Hey, I've been in P Reserves for over two years but not once I had to wear my DEUs.
Now a good friend of mine died and there is going to be a military funeral within the week, I need to get all the patches done up
I'm still missing the shoulder patches, do you know the exact location where they are supposed to go?

Also I haven't been able to find out if Denison armoury clothing store is open during the summer and the hours.
Anyone has their phone number and exact address?

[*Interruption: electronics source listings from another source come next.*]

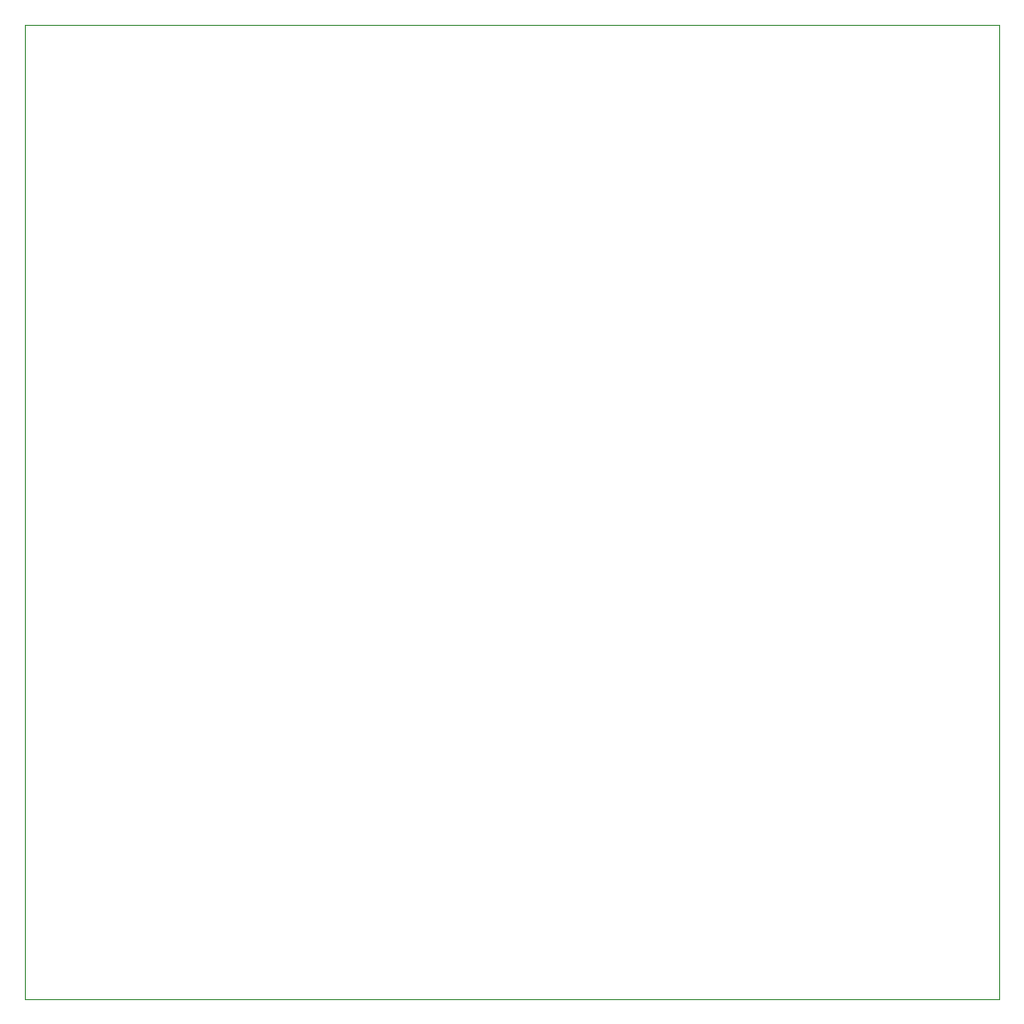
<source format=gm1>
G04 #@! TF.GenerationSoftware,KiCad,Pcbnew,(5.1.5)-3*
G04 #@! TF.CreationDate,2020-03-12T17:34:13-07:00*
G04 #@! TF.ProjectId,siplace_feeder_controller,7369706c-6163-4655-9f66-65656465725f,rev?*
G04 #@! TF.SameCoordinates,Original*
G04 #@! TF.FileFunction,Profile,NP*
%FSLAX46Y46*%
G04 Gerber Fmt 4.6, Leading zero omitted, Abs format (unit mm)*
G04 Created by KiCad (PCBNEW (5.1.5)-3) date 2020-03-12 17:34:13*
%MOMM*%
%LPD*%
G04 APERTURE LIST*
%ADD10C,0.050000*%
G04 APERTURE END LIST*
D10*
X149000000Y-61000000D02*
X66000000Y-61000000D01*
X149000000Y-144000000D02*
X149000000Y-61000000D01*
X66000000Y-144000000D02*
X149000000Y-144000000D01*
X66000000Y-61000000D02*
X66000000Y-144000000D01*
M02*

</source>
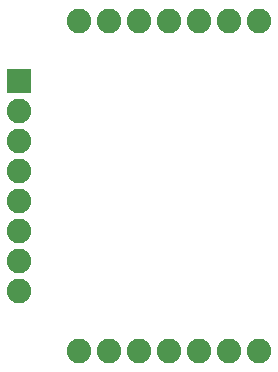
<source format=gbr>
G04 EAGLE Gerber RS-274X export*
G75*
%MOMM*%
%FSLAX34Y34*%
%LPD*%
%INSoldermask Bottom*%
%IPPOS*%
%AMOC8*
5,1,8,0,0,1.08239X$1,22.5*%
G01*
%ADD10R,2.082800X2.082800*%
%ADD11C,2.082800*%


D10*
X12700Y241300D03*
D11*
X12700Y215900D03*
X12700Y190500D03*
X12700Y165100D03*
X12700Y139700D03*
X12700Y114300D03*
X12700Y88900D03*
X12700Y63500D03*
X63500Y292100D03*
X88900Y292100D03*
X114300Y292100D03*
X139700Y292100D03*
X165100Y292100D03*
X190500Y292100D03*
X215900Y292100D03*
X63500Y12700D03*
X88900Y12700D03*
X114300Y12700D03*
X139700Y12700D03*
X165100Y12700D03*
X190500Y12700D03*
X215900Y12700D03*
M02*

</source>
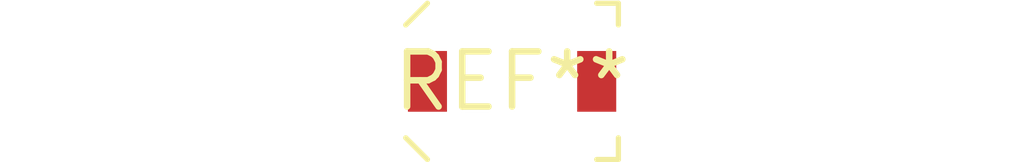
<source format=kicad_pcb>
(kicad_pcb (version 20240108) (generator pcbnew)

  (general
    (thickness 1.6)
  )

  (paper "A4")
  (layers
    (0 "F.Cu" signal)
    (31 "B.Cu" signal)
    (32 "B.Adhes" user "B.Adhesive")
    (33 "F.Adhes" user "F.Adhesive")
    (34 "B.Paste" user)
    (35 "F.Paste" user)
    (36 "B.SilkS" user "B.Silkscreen")
    (37 "F.SilkS" user "F.Silkscreen")
    (38 "B.Mask" user)
    (39 "F.Mask" user)
    (40 "Dwgs.User" user "User.Drawings")
    (41 "Cmts.User" user "User.Comments")
    (42 "Eco1.User" user "User.Eco1")
    (43 "Eco2.User" user "User.Eco2")
    (44 "Edge.Cuts" user)
    (45 "Margin" user)
    (46 "B.CrtYd" user "B.Courtyard")
    (47 "F.CrtYd" user "F.Courtyard")
    (48 "B.Fab" user)
    (49 "F.Fab" user)
    (50 "User.1" user)
    (51 "User.2" user)
    (52 "User.3" user)
    (53 "User.4" user)
    (54 "User.5" user)
    (55 "User.6" user)
    (56 "User.7" user)
    (57 "User.8" user)
    (58 "User.9" user)
  )

  (setup
    (pad_to_mask_clearance 0)
    (pcbplotparams
      (layerselection 0x00010fc_ffffffff)
      (plot_on_all_layers_selection 0x0000000_00000000)
      (disableapertmacros false)
      (usegerberextensions false)
      (usegerberattributes false)
      (usegerberadvancedattributes false)
      (creategerberjobfile false)
      (dashed_line_dash_ratio 12.000000)
      (dashed_line_gap_ratio 3.000000)
      (svgprecision 4)
      (plotframeref false)
      (viasonmask false)
      (mode 1)
      (useauxorigin false)
      (hpglpennumber 1)
      (hpglpenspeed 20)
      (hpglpendiameter 15.000000)
      (dxfpolygonmode false)
      (dxfimperialunits false)
      (dxfusepcbnewfont false)
      (psnegative false)
      (psa4output false)
      (plotreference false)
      (plotvalue false)
      (plotinvisibletext false)
      (sketchpadsonfab false)
      (subtractmaskfromsilk false)
      (outputformat 1)
      (mirror false)
      (drillshape 1)
      (scaleselection 1)
      (outputdirectory "")
    )
  )

  (net 0 "")

  (footprint "C_Trimmer_Voltronics_JZ" (layer "F.Cu") (at 0 0))

)

</source>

Thanks in advance for the answers and please reply ASAP if you do know the accurate answers to my questions


----------



## Gunner98 (23 Aug 2010)

Direction to Denison Armouries:

http://www.180mosquito.ca/main/index.php?option=com_content&view=article&id=61:denison-armoury&catid=49:Maps&Itemid=78

Clothing stores: call 416 633 6200

CF Dress Instructions: http://www.army.forces.gc.ca/land-terre/life-vie/uniforms-uniformes-eng.asp

Brigade patch info: The appropriate patch shall be worn on the upper right sleeve of the service dress jacket, as detailed in Figure 3-5-1 and Annex E.


----------



## Occam (23 Aug 2010)

CF Dress instructions, page 3-5-6, if I'm thinking of the same patches you are.


----------



## multihobbist (24 Aug 2010)

Thanks, I went to Denison and got pretty much what I was looking for.
one question, is there an infantry patch and qualification patch? I didn't know about this till the tailor at denison mentioned it to me


----------



## Gunner98 (25 Aug 2010)

There are Infantry Patches and Qualification badges - it may depend on what Regiment/Battalion you belong to, what your qualifications are and whether you have attained a Marksman or similar qualifications.  If you have not been presented it by a superior on a course or parade, then it is most likely that you not earned it.


----------



## multihobbist (25 Aug 2010)

On an IBTS weekend I was told I'm qualified as marksman and I am qualified up to DP2A in Infantry.
I was never given any sort of the qualifications badge, I didn't even know that the command badge existed until a few days ago


----------



## Fishbone Jones (25 Aug 2010)

Do you know who is in your Chain of Command?


----------



## Rheostatic (31 Aug 2010)

multihobbist said:
			
		

> Thanks, I went to Denison and got pretty much what I was looking for.
> one question, is there an infantry patch and qualification patch? I didn't know about this till the tailor at denison mentioned it to me


Find someone with the same courses as you. Make your uniform look the same as his (or borrow it).


----------